We are witnessing the rise of a younger generation of Palestinians appearing on screens and claiming public space to explain context, history and perspective with an unprecedented clarity and directness.
El-Kurd simply asked in response: “Do you support the dispossession of me and my family?”
We are seeing more and more voices refusing to be relegated to a defensive position and be polite to please Western audiences. Palestinian speakers are more ready to speak unapologetically and to challenge questions rather than just answering them, and because of this they have received growing online support.
A distinct moment representing that shift was Palestinian writer Muhammad El-Kurd’s interview last month on CNN. A reporter asks him: “Do you support the protests? The violent protests that have erupted in solidarity with you and your family?” Instead of answering, El-Kurd simply asked in response: “Do you support the dispossession of me and my family?”
This interview set the tone for many other Palestinians appearing in the media. We are seeing younger voices, among them many women, who are able to communicate in the media as their predecessors were never able to do.
Moreover, these new voices are very careful to present their struggle as a unitary one and challenge the idea that we should consider the Palestinian issues separately. People from Gaza, Jerusalem, the West Bank or inside Israel tend to stress in the media that the roots of the problem are shared, even if they live under disjointed and different conditions. The results of these efforts is that today, for the first time, words such as "apartheid," "ethnic cleansing," "persecution" and "settler colonialism" can circulate more and more, even reaching mainstream media.
A ‘war of position’
Outside media attention on Palestine has already faded since last month. This was predictable and inevitable. When heavy weapons stop firing, the media tend to turn to somewhere else.
The daily life under the occupation, the blockade on Gaza, the plight of Sheikh Jarrah or Silwan and the mass arrests of Palestinians are not as newsworthy as missiles and rockets crisscrossing the skies.
Still, we cannot erase what was achieved in recent weeks: a notable shift in the narratives and the language used to narrate Palestine.
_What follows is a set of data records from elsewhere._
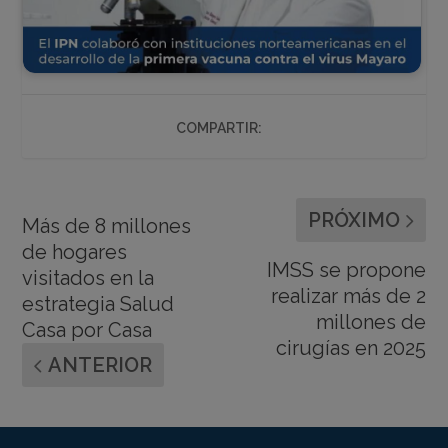
COMPARTIR:
PRÓXIMO
Más de 8 millones
de hogares
IMSS se propone
visitados en la
realizar más de 2
estrategia Salud
millones de
Casa por Casa
cirugías en 2025
ANTERIOR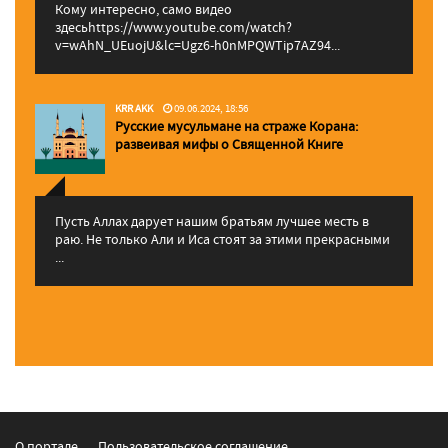
Кому интересно, само видео
здесьhttps://www.youtube.com/watch?
v=wAhN_UEuojU&lc=Ugz6-h0nMPQWTip7AZ94...
KRR AKK
09.06.2024, 18:56
Русские мусульмане на страже Корана:
pазвеивая мифы о Священной Книге
Пусть Аллах дарует нашим братьям лучшее месть в
раю. Не только Али и Иса стоят за этими прекрасными
...
О портале
Пользовательское соглашение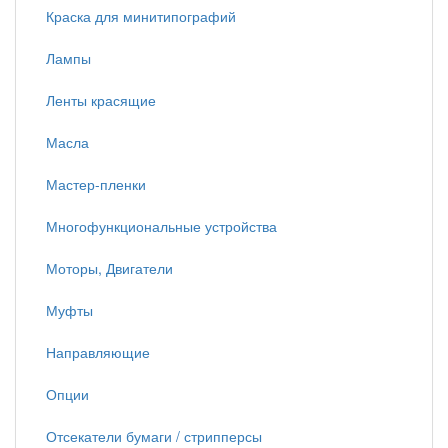
Краска для минитипографий
Лампы
Ленты красящие
Масла
Мастер-пленки
Многофункциональные устройства
Моторы, Двигатели
Муфты
Направляющие
Опции
Отсекатели бумаги / стрипперсы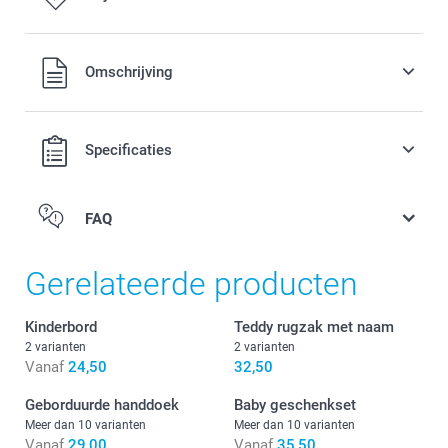
bestelling
14,50 / stuk
Alle prijzen zijn inclusief BTW
Omschrijving
Originele Nijntje spaarpot verkrijgbaar in 3 kleuren
Kan gebruikt worden als decoratie voor de kinderkamer
Specificaties
Gemakkelijk schoon te maken, gemaakt van
stofafstotend, onbreekbaar PVC zonder ftalaten
Afmetingen: 12 cm (hoogte) x 6 cm (diameter)
FAQ
Slabbetje met borduring
Gerelateerde producten
Kinderbord
Teddy rugzak met naam
2 varianten
2 varianten
Vanaf
24,50
32,50
Geborduurde handdoek
Baby geschenkset
Meer dan 10 varianten
Meer dan 10 varianten
Vanaf
29,00
Vanaf
35,50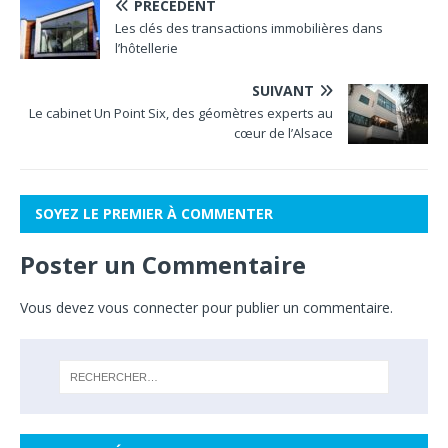
PRÉCÉDENT
Les clés des transactions immobilières dans
l’hôtellerie
SUIVANT
Le cabinet Un Point Six, des géomètres experts au
cœur de l’Alsace
SOYEZ LE PREMIER À COMMENTER
Poster un Commentaire
Vous devez
vous connecter
pour publier un commentaire.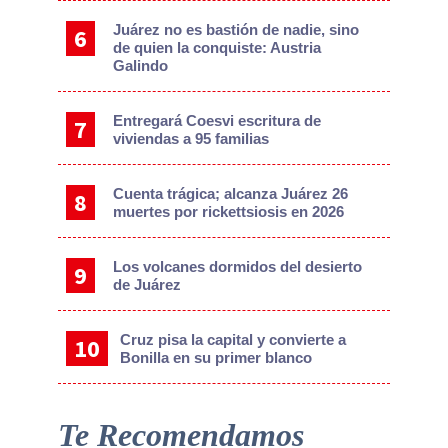
Juárez no es bastión de nadie, sino
de quien la conquiste: Austria
Galindo
Entregará Coesvi escritura de
viviendas a 95 familias
Cuenta trágica; alcanza Juárez 26
muertes por rickettsiosis en 2026
Los volcanes dormidos del desierto
de Juárez
Cruz pisa la capital y convierte a
Bonilla en su primer blanco
Te Recomendamos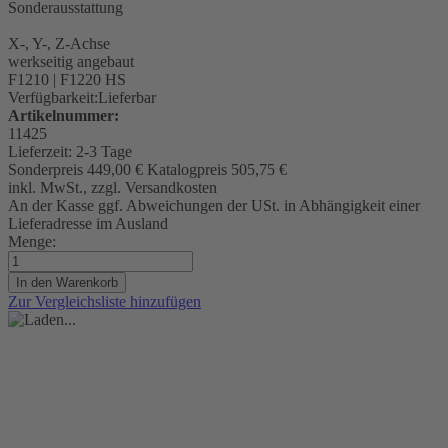
Sonderausstattung
X-, Y-, Z-Achse
werkseitig angebaut
F1210 | F1220 HS
Verfügbarkeit:
Lieferbar
Artikelnummer:
11425
Lieferzeit:
2-3 Tage
Sonderpreis
449,00 €
Katalogpreis
505,75 €
inkl. MwSt., zzgl. Versandkosten
An der Kasse ggf. Abweichungen der USt. in Abhängigkeit einer
Lieferadresse im Ausland
Menge:
In den Warenkorb
Zur Vergleichsliste hinzufügen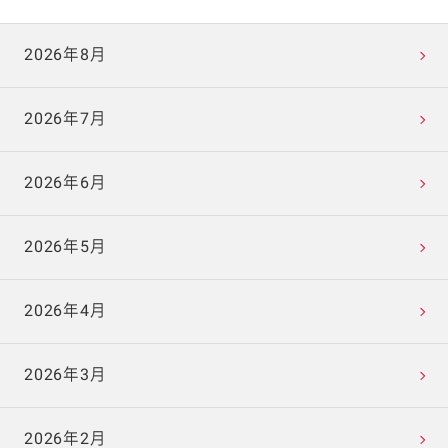
2026年8月
2026年7月
2026年6月
2026年5月
2026年4月
2026年3月
2026年2月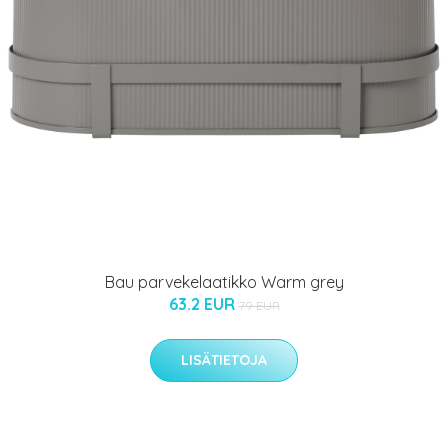
Bau parvekelaatikko Warm grey
63.2 EUR
79 EUR
LISÄTIETOJA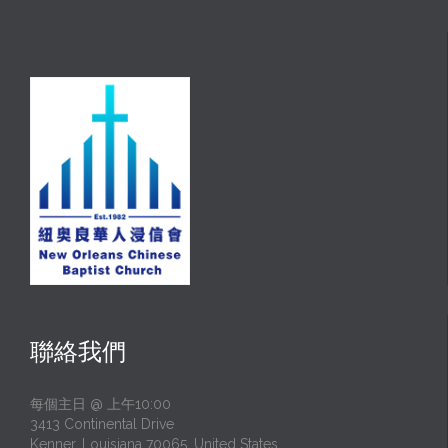
聯絡我們
每個主日 @ 上午10:00
3413 Continental Drive
Kenner, Louisiana 70065, United States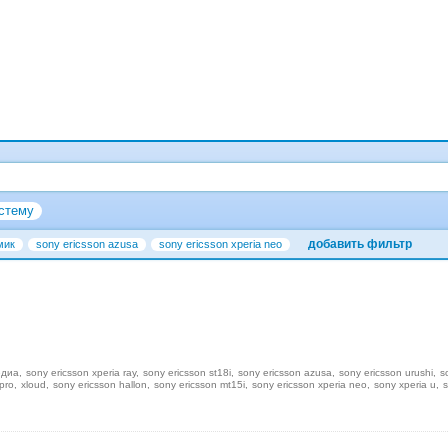
стему
добавить фильтр
мик
sony ericsson azusa
sony ericsson xperia neo
едиа
sony ericsson xperia ray
sony ericsson st18i
sony ericsson azusa
sony ericsson urushi
s
pro
xloud
sony ericsson hallon
sony ericsson mt15i
sony ericsson xperia neo
sony xperia u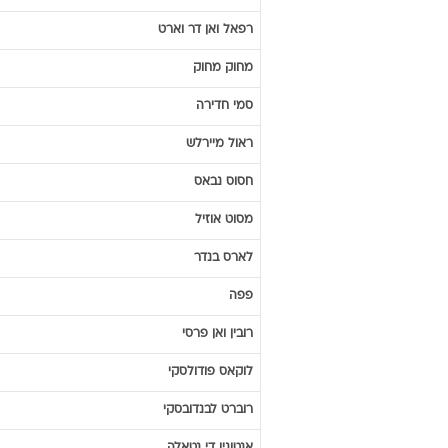
רפאל
ואן דר וארט
מחוק
מחוק
סמי
חדירה
ראול
מיירלש
חסוס
נבאס
מסוט
אוזיל
לארס
בנדר
פפה
רובין
ואן פרסי
לוקאס
פודולסקי
רוברט
לבנדובסקי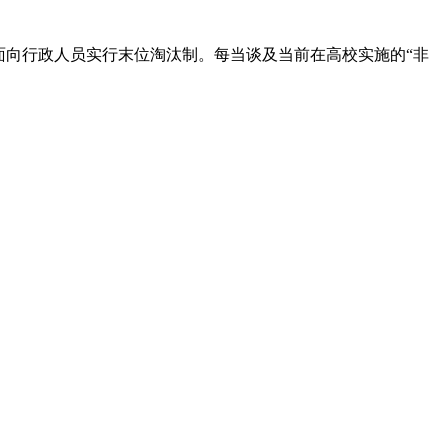
面向行政人员实行末位淘汰制。每当谈及当前在高校实施的“非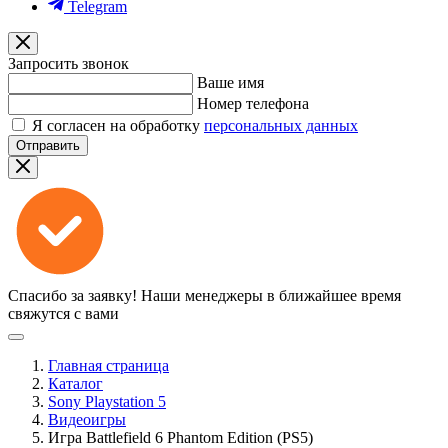
Telegram
Запросить звонок
Ваше имя
Номер телефона
Я согласен на обработку
персональных данных
Отправить
Спасибо за заявку!
Наши менеджеры в ближайшее время
свяжутся с вами
Главная страница
Каталог
Sony Playstation 5
Видеоигры
Игра Battlefield 6 Phantom Edition (PS5)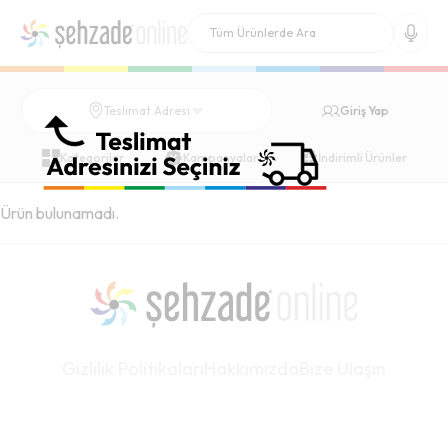
Giriş Yap
Teslimat Adresi
Kategoriler
Kampanyalar
İndirimli Ürünler
Ürün bulunamadı.
Gizlilik Politikaları
Hakkımızda
Bize Ulaşın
New conceptual tools to approach the issue are now more available on a much larger scale.
A new generation of voices, young and female, gained access to mainstream media spaces, spaces we can hope they will no longer be excluded from. They know how to communicate with a younger public, and with international media. It would be difficult, albeit not impossible, to push them back again.
Particularly relevant is the change happening in the US, the main diplomatic and material supporter of the Israeli occupation. Here, years of work and organization by Palestinian movements are finally giving fruits. Groups like IMEU and the US Campaign for Palestinian Rights are leading an approach of intersectionality with other oppressed communities in the US. Edward Said always lamented that Palestinians in the US could not organize themselves to communicate more effectively and be more vocal, the way pro-Israeli groups had long done. Now this is changing.
Black Lives Matter also played a crucial role. The movement promoted political discourses and vocabularies that handed the US public new tools to grasp and relate to the Palestinian reality. This development contributes to offer another dimension, more inclusive than the more traditional anti-imperialist, leftist identities that characterized it in the past. That is a dimension of intersectionality that connects today Palestine with anti-colonialist, anti-racist struggles all over the world.
Much remains to be done. We are witnessing, to paraphrase Gramsci, a “war of position.” It is a long way before certain narratives can become more hegemonic, and thus leverage more accountability and a material change on the ground.